In our exercise, we have two random variables, X and Y, with a joint PDF proportional to \(x y (x-y)^2\).
To find the marginal distribution of X, we integrate the joint PDF over the entire range of Y:
\[ f_X(x) = \int_{0}^{1} k x y (x-y)^2 \, dy \]

Similarly, to find the marginal distribution of Y, we integrate the joint PDF over the entire range of X:
\[ f_Y(y) = \int_{0}^{1} k x y (x-y)^2 \, dx \]
These integrations simplify the joint PDF to individual PDFs for X and Y.

Correlation Coefficient

The correlation coefficient, denoted as \(\rho\), measures the strength and direction of the linear relationship between two random variables.

It takes values between -1 and 1:

• \(\rho = 1\) indicates a perfect positive linear relationship.
• \(\rho = 0\) indicates no linear relationship.
• \(\rho = -1\) indicates a perfect negative linear relationship.

The formula for the correlation coefficient is:
\[ \rho_{XY} = \frac{Cov(X,Y)}{\sqrt{Var(X) Var(Y)}} \]
In this exercise, we are asked to show that X and Y are negatively correlated with \(\rho = -\frac{2}{3}\).
To do so, we need to calculate the covariance and variances of X and Y, and then use them in the formula.

Expected Values

Expected values give us the mean or average value of a random variable over numerous trials.

For a continuous random variable, the expected value is calculated using the integral of the product of the variable and its PDF:
\[ E[X] = \int_{-\infty}^{\infty} x f_X(x) \, dx \]
\[ E[Y] = \int_{-\infty}^{\infty} y f_Y(y) \, dy \]
In our problem, we also need the joint expectation:
\[ E[XY] = \int_{-\infty}^{\infty} \int_{-\infty}^{\infty} xy f_{X,Y}(x,y) \, dx \, dy \]
Calculating these expected values provides the necessary information to find variance and covariance.

Covariance

Covariance indicates the direction of the linear relationship between two random variables.

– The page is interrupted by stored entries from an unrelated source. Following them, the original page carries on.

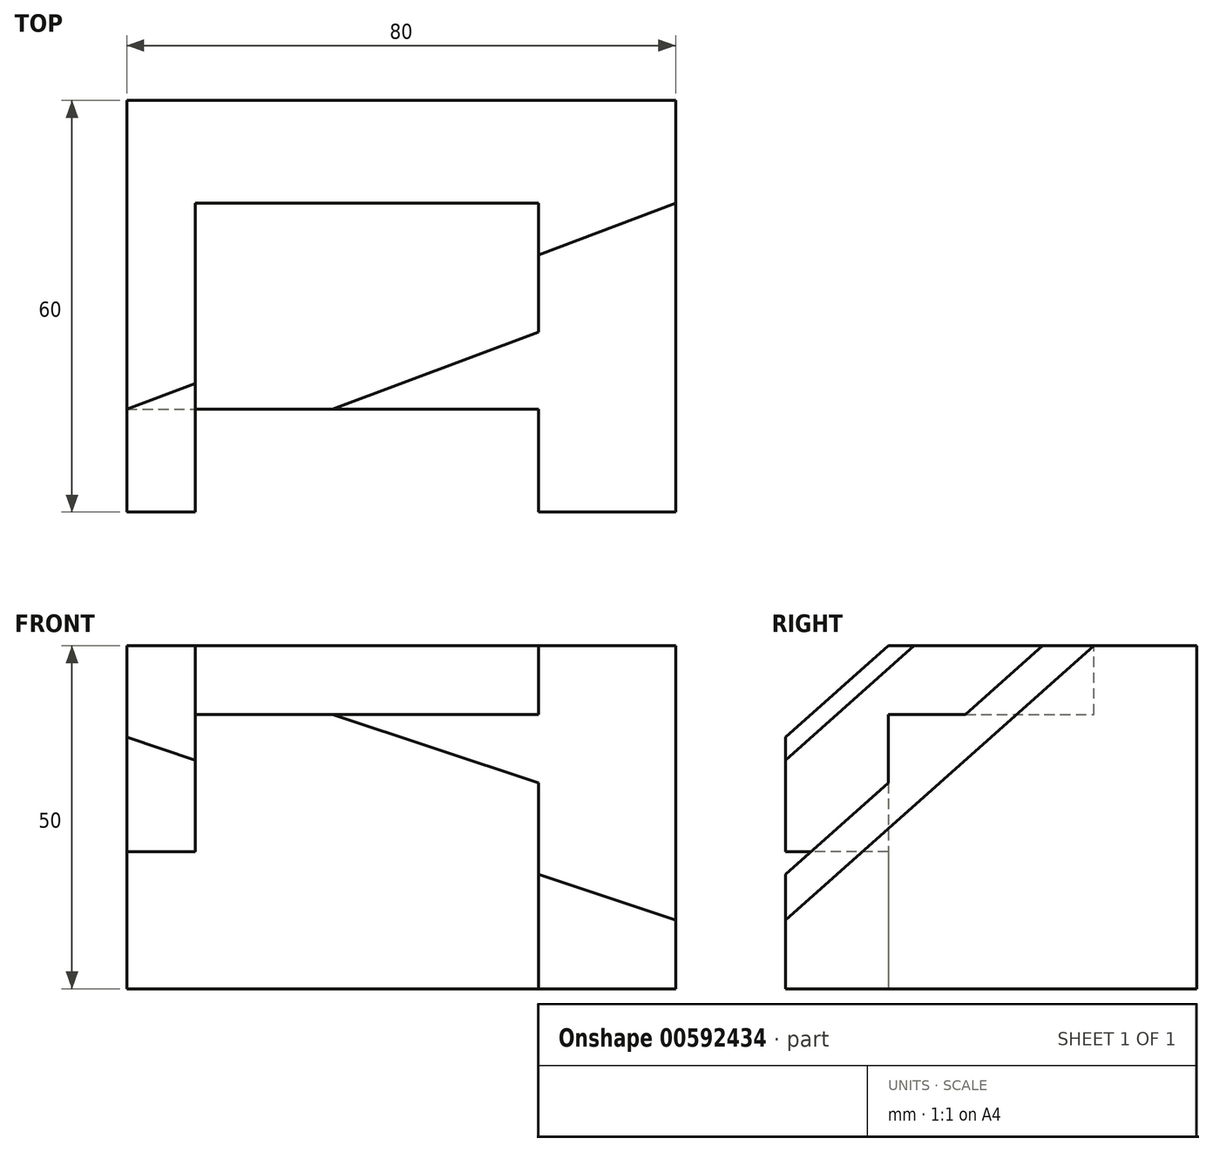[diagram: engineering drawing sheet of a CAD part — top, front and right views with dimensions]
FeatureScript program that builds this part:
annotation { "Feature Type Name" : "Feature", "Feature Type Description" : "" }
export const myFeature = defineFeature(function(context is Context, id is Id, definition is map)
    precondition{}
    {
        {
            var Q0;
            Q0=qCreatedBy(makeId("Front.planeOp"),FACE);
            var sketch = newSketch(context, id + "F0", { "sketchPlane" : qUnion([Q0])});
            skLineSegment(sketch, "E0.bottom", {"start": v(-40, 25) * mm, "end": v(40, 25) * mm});
            skLineSegment(sketch, "E0.top", {"start": v(-40, -25) * mm, "end": v(40, -25) * mm});
            skLineSegment(sketch, "E0.left", {"start": v(-40, 25) * mm, "end": v(-40, -25) * mm});
            skLineSegment(sketch, "E0.right", {"start": v(40, 25) * mm, "end": v(40, -25) * mm});
            skSolve(sketch);
        }
        {
            var Q0;
            Q0 = qSketchRegion(id + "F0", true);
            extrude(context, id + "F1", {"entities" : qUnion([Q0]), "depth" : 60 * mm, "offsetDistance" : 25 * mm, "symmetric" : true});
        }
        {
            var Q0;
            Q0=makeQuery(id+"F1.opExtrude","SWEPT_FACE",FACE,{"disambiguationData":[OSD([sQuery(id+"F0.wireOp",EDGE,"E0.bottom")])]});
            var sketch = newSketch(context, id + "F2", { "sketchPlane" : qUnion([Q0])});
            skLineSegment(sketch, "E1.bottom", {"start": v(-30, -30) * mm, "end": v(20, -30) * mm});
            skLineSegment(sketch, "E1.top", {"start": v(-30, 15) * mm, "end": v(20, 15) * mm});
            skLineSegment(sketch, "E1.left", {"start": v(-30, -30) * mm, "end": v(-30, 15) * mm});
            skLineSegment(sketch, "E1.right", {"start": v(20, -30) * mm, "end": v(20, 15) * mm});
            skSolve(sketch);
        }
        {
            var Q0;
            Q0 = qSketchRegion(id + "F2", true);
            extrude(context, id + "F3", {"entities" : qUnion([Q0]), "operationType" : NewBodyOperationType.REMOVE, "oppositeDirection" : true, "depth" : 10 * mm, "offsetDistance" : 25 * mm});
        }
        {
            var Q0;
            Q0=makeQuery(id+"F1.opExtrude","CAP_FACE",FACE,{"disambiguationData":[OSD([sQuery(id+"F0.wireOp",EDGE,"E0.bottom"),sQuery(id+"F0.wireOp",EDGE,"E0.top"),sQuery(id+"F0.wireOp",EDGE,"E0.left"),sQuery(id+"F0.wireOp",EDGE,"E0.right")])],"isStart":false});
            var sketch = newSketch(context, id + "F4", { "sketchPlane" : qUnion([Q0])});
            skLineSegment(sketch, "E2.bottom", {"start": v(-30, 15) * mm, "end": v(20, 15) * mm});
            skLineSegment(sketch, "E2.top", {"start": v(-30, -25) * mm, "end": v(20, -25) * mm});
            skLineSegment(sketch, "E2.left", {"start": v(-30, 15) * mm, "end": v(-30, -25) * mm});
            skLineSegment(sketch, "E2.right", {"start": v(20, 15) * mm, "end": v(20, -25) * mm});
            skSolve(sketch);
        }
        {
            var Q0;
            Q0 = qSketchRegion(id + "F4", true);
            extrude(context, id + "F5", {"entities" : qUnion([Q0]), "operationType" : NewBodyOperationType.REMOVE, "oppositeDirection" : true, "depth" : 15 * mm, "offsetDistance" : 25 * mm});
        }
        {
            var Q0;
            {var subQ0=sQuery(id+"F0.wireOp",EDGE,"E0.left");var subQ1=sQuery(id+"F0.wireOp",EDGE,"E0.top");var subQ2=sQuery(id+"F0.wireOp",EDGE,"E0.bottom");Q0=makeQuery(id+"F5.boolean.opBoolean","SPLIT",FACE,{"disambiguationData":[TD([makeQuery(id+"F1.opExtrude","SWEPT_FACE",FACE,{"disambiguationData":[OSD([subQ0])]})])],"derivedFrom":makeQuery(id+"F1.opExtrude","CAP_FACE",FACE,{"disambiguationData":[OSD([subQ2,subQ1,subQ0,sQuery(id+"F0.wireOp",EDGE,"E0.right")])],"isStart":false})});}
            var sketch = newSketch(context, id + "F6", { "sketchPlane" : qUnion([Q0])});
            skLineSegment(sketch, "E3.bottom", {"start": v(-40, -25) * mm, "end": v(-30, -25) * mm});
            skLineSegment(sketch, "E3.top", {"start": v(-40, -5) * mm, "end": v(-30, -5) * mm});
            skLineSegment(sketch, "E3.left", {"start": v(-40, -25) * mm, "end": v(-40, -5) * mm});
            skLineSegment(sketch, "E3.right", {"start": v(-30, -25) * mm, "end": v(-30, -5) * mm});
            skSolve(sketch);
        }
        {
            var Q0;
            Q0 = qSketchRegion(id + "F6", true);
            extrude(context, id + "F7", {"entities" : qUnion([Q0]), "operationType" : NewBodyOperationType.REMOVE, "oppositeDirection" : true, "depth" : 15 * mm, "offsetDistance" : 25 * mm});
        }
        {
            var Q0;
            Q0=makeQuery(id+"F1.opExtrude","SWEPT_FACE",FACE,{"disambiguationData":[OSD([sQuery(id+"F0.wireOp",EDGE,"E0.bottom")])]});
            var sketch = newSketch(context, id + "F8", { "sketchPlane" : qUnion([Q0])});
            skPoint(sketch, "E4", {"position": v(40, 15) * mm});
            skPoint(sketch, "E5", {"position": v(-40, -15) * mm});
            skSolve(sketch);
        }
        {
            var Q0;
            Q0=makeQuery(id+"F1.opExtrude","SWEPT_FACE",FACE,{"disambiguationData":[OSD([sQuery(id+"F0.wireOp",EDGE,"E0.right")])]});
            var sketch = newSketch(context, id + "F9", { "sketchPlane" : qUnion([Q0])});
            skPoint(sketch, "E6", {"position": v(-30, -15) * mm});
            skSolve(sketch);
        }
        {
            var Q0;
            Q0=sQuery(id+"F8.wireOp",VERTEX,"E5");
            var Q1;
            Q1=sQuery(id+"F8.wireOp",VERTEX,"E4");
            var Q2;
            Q2=sQuery(id+"F9.wireOp",VERTEX,"E6");
            cPlane(context, id + "F10", {"entities" : qUnion([Q0, Q1, Q2]), "cplaneType" : CPlaneType.THREE_POINT, "offset" : 25 * mm, "width" : 150 * mm, "height" : 150 * mm});
        }
        {
            var Q0;
            Q0=qCreatedBy(id+"F10.planeOp",FACE);
            var sketch = newSketch(context, id + "F11", { "sketchPlane" : qUnion([Q0])});
            skLineSegment(sketch, "E7.bottom", {"start": v(-54.23, -36.64) * mm, "end": v(44.2, -36.64) * mm});
            skLineSegment(sketch, "E7.top", {"start": v(-54.23, 33.28) * mm, "end": v(44.2, 33.28) * mm});
            skLineSegment(sketch, "E7.left", {"start": v(-54.23, -36.64) * mm, "end": v(-54.23, 33.28) * mm});
            skLineSegment(sketch, "E7.right", {"start": v(44.2, -36.64) * mm, "end": v(44.2, 33.28) * mm});
            skSolve(sketch);
        }
        {
            var Q0;
            Q0 = qSketchRegion(id + "F11", true);
            extrude(context, id + "F12", {"entities" : qUnion([Q0]), "operationType" : NewBodyOperationType.REMOVE, "depth" : 30 * mm, "offsetDistance" : 25 * mm});
        }
    });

If both variables tend to increase together, the covariance is positive.
If one tends to increase when the other one decreases, the covariance is negative.
The formula for covariance is:
\[ Cov(X,Y) = E[XY] - E[X]E[Y] \]
In the given problem, after finding \(E[X]\), \(E[Y]\), and \(E[XY]\), we use these values in the covariance formula to determine the linear dependency between X and Y.

Double Integral

A double integral is used to compute the integral of a function over a two-dimensional region.

In this exercise, the double integral is employed to find the constant of proportionality for the joint PDF:
\[ \text{Constant} \times \int_{0}^{1} \int_{0}^{1} x y (x-y)^2 \, dy \, dx = 1 \]
Solving this double integral helps normalize the joint PDF so that the total probability is 1.
Breaking it down:

• First, integrate with respect to y across its range.
• Then, integrate the resulting function with respect to x across its range.

This procedure guarantees that we correctly normalize the joint distribution function.